§ Your objective
Among the lines of the records, please find those that contain the word "assign" and copy them.

Data records
════════
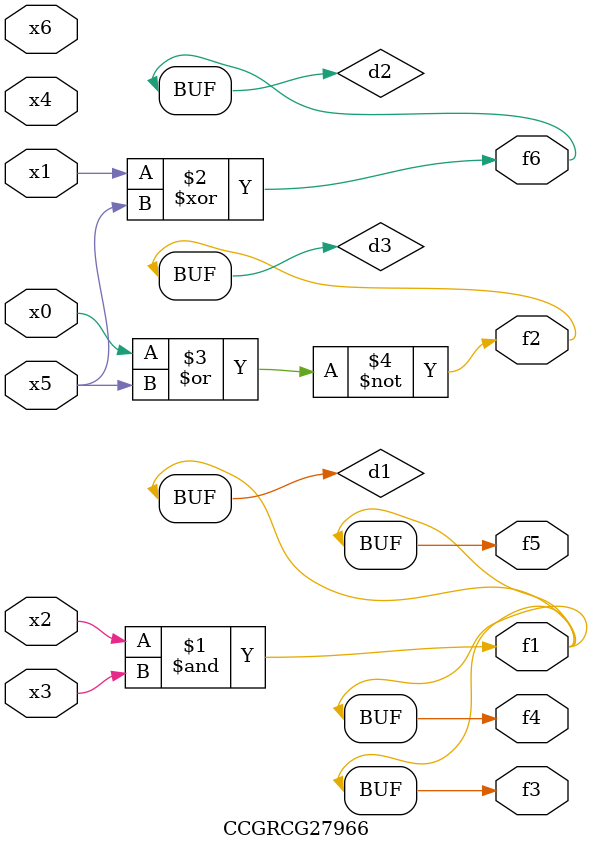
<source format=v>
module CCGRCG27966(
	input x0, x1, x2, x3, x4, x5, x6,
	output f1, f2, f3, f4, f5, f6
);

	wire d1, d2, d3;

	and (d1, x2, x3);
	xor (d2, x1, x5);
	nor (d3, x0, x5);
	assign f1 = d1;
	assign f2 = d3;
	assign f3 = d1;
	assign f4 = d1;
	assign f5 = d1;
	assign f6 = d2;
endmodule

</source>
════════
§ Solution
	assign f1 = d1;
	assign f2 = d3;
	assign f3 = d1;
	assign f4 = d1;
	assign f5 = d1;
	assign f6 = d2;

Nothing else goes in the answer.